**SET OF TASKS:**
A. List every brand name of a Kellogg product or product line that appears in the Kellogg article.
B. Using the Kellogg article, decide whether each statement is true. Answer yes or no, and quote the words that decide it. (i) Kellogg's shares rose 4% to $63.61. (ii) Organic net sales for snacks in North America grew 0.6% in the third quarter. (iii) Kellogg plans to bring Incogmeato to grocery stores in early 2020.
C. Write out the Kellogg article word for word, from "Shares of the" up to and including "American breakfast tables.".

**PASSAGE SHOWN:**

(Reuters) - Kellogg Co’s (K.N) quarterly revenue and profit beat Wall Street expectations on Tuesday, as demand for its Pringles and Cheez-It snacks, as well as frozen foods cushioned the impact of sluggish sales for its cereals in North America.
Shares of the company, which reaffirmed its full-year sales forecast, climbed 4% to $63.61.
The company has been stepping up efforts to attract health-conscious consumers with plant-based and probiotic products as they shun sugary cereals that used to be a staple in American breakfast tables.
It has been also spending more on promotions, packaging to make products easier for on-the-go consumption, and adding items under its MorningStar Farms brand that makes plant-based meat alternatives, which have seen booming demand recently.
The efforts boosted organic net sales for snacks in North America, its largest market, to rise 5.2% in the third quarter.
Organic sales from North America frozen foods segment rose 0.6%, with double-digit jump in demand for MorningStar Farms brand.
The company plans to launch new brand Incogmeato, which includes ready-to-cook plant-based burger, at grocery stores in early 2020.
“So much has been made lately of the emerging ready-to-cook or refrigerated meat alternatives segment and there is no question that this segment has terrific momentum and growth prospect,” Chief Executive Officer Steve Cahillane told analysts on the earnings call.

**STORED DATA:**
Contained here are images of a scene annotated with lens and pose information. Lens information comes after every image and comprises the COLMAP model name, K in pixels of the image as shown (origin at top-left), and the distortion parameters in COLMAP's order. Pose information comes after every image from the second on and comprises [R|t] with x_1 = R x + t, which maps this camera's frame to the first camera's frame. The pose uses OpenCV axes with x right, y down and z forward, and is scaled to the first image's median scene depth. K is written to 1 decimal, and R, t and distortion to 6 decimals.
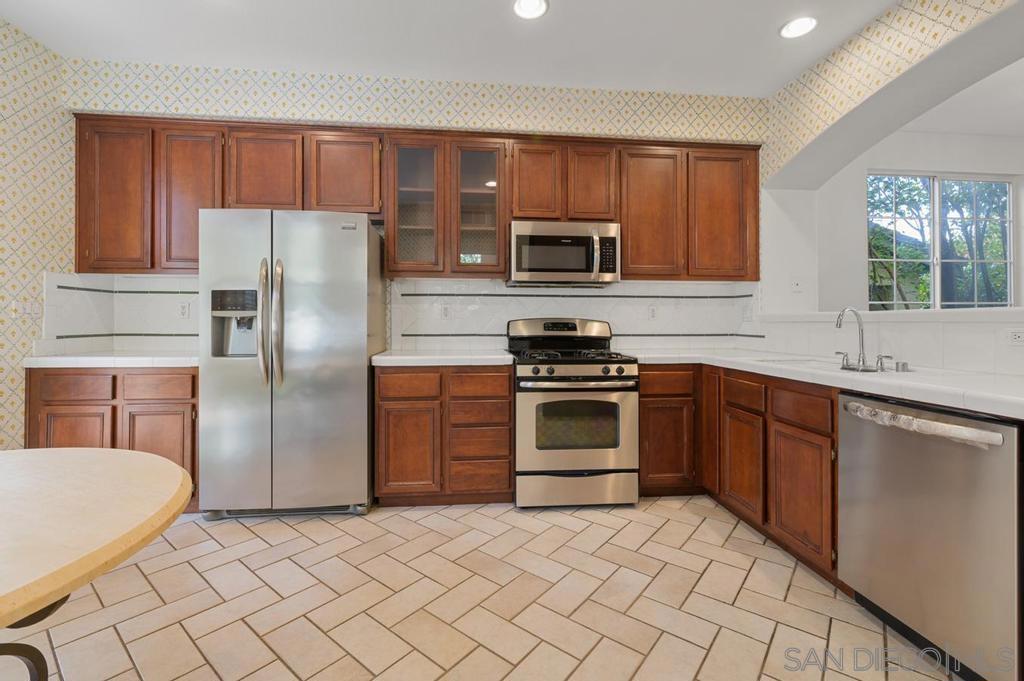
lens RADIAL K [[444.6, 0, 523.2], [0, 444.6, 320.0], [0, 0, 1]] dist [-0.003442, -0.000124]
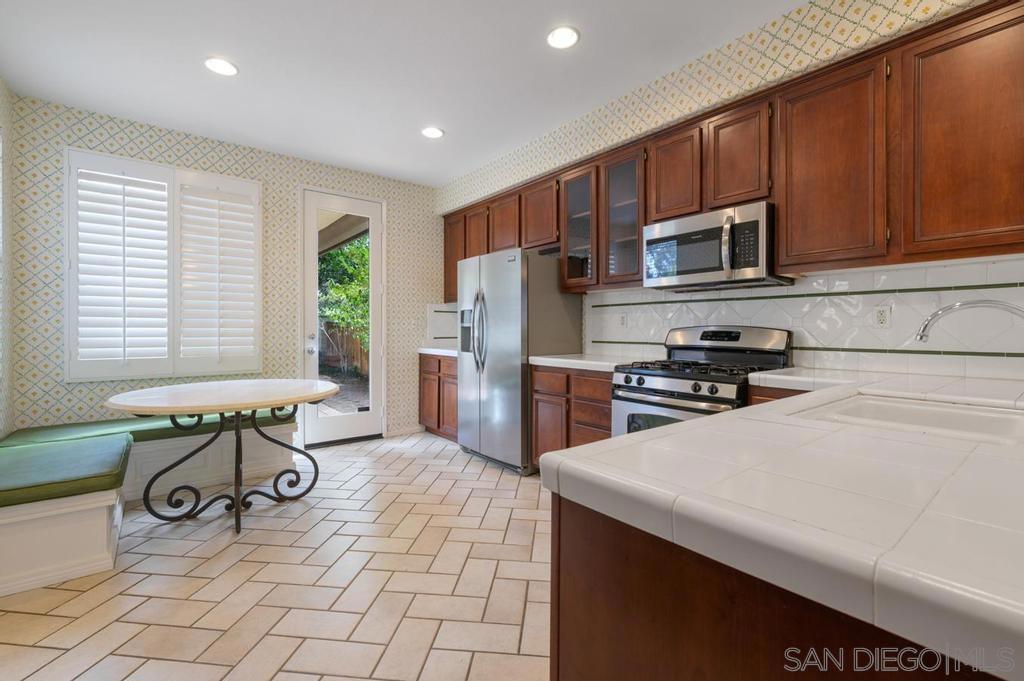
lens RADIAL K [[444.6, 0, 512.0], [0, 444.6, 334.8], [0, 0, 1]] dist [-0.003442, -0.000124]
pose [[0.538334, 0.009904, -0.842673, 0.706157], [0.003341, 0.999898, 0.013886, -0.000061], [0.842725, -0.010290, 0.538246, 0.252493]]
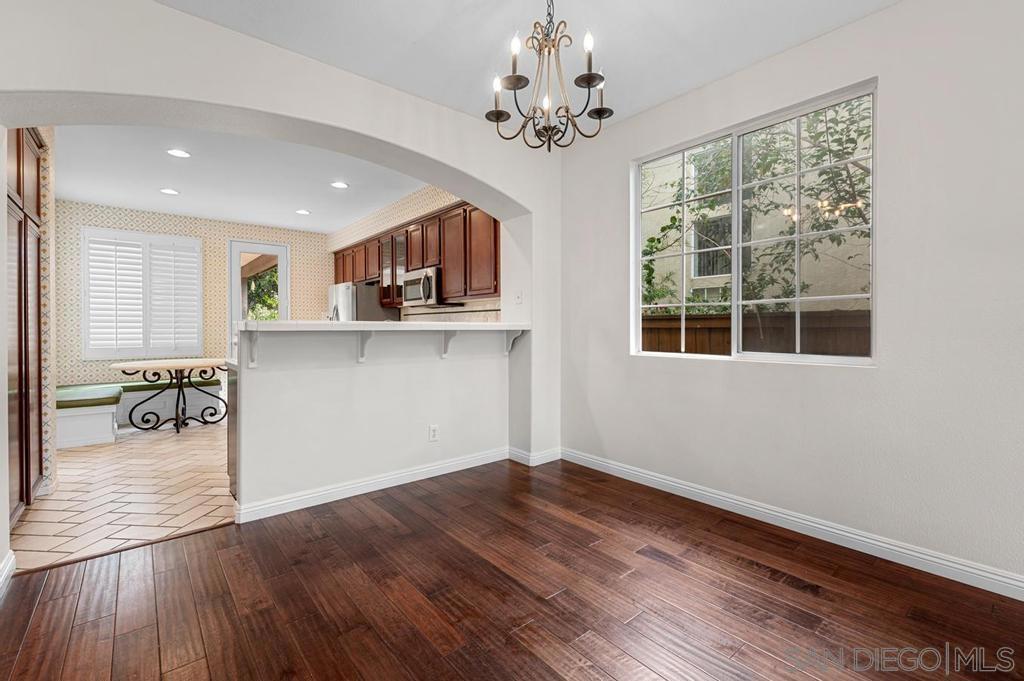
lens RADIAL K [[444.6, 0, 511.8], [0, 444.6, 334.2], [0, 0, 1]] dist [-0.003442, -0.000124]
pose [[0.559475, 0.009012, -0.828798, 1.895777], [0.006688, 0.999859, 0.015386, -0.001880], [0.828820, -0.014151, 0.559336, 0.387563]]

**SOLUTIONS FOR EACH TASK:**
A. Pringles, Cheez-It, MorningStar Farms, Incogmeato

B.
(i) Yes: "climbed 4% to $63.61."
(ii) No: "to rise 5.2% in the third quarter."
(iii) Yes: "at grocery stores in early 2020."

C.
Shares of the company, which reaffirmed its full-year sales forecast, climbed 4% to $63.61.
The company has been stepping up efforts to attract health-conscious consumers with plant-based and probiotic products as they shun sugary cereals that used to be a staple in American breakfast tables.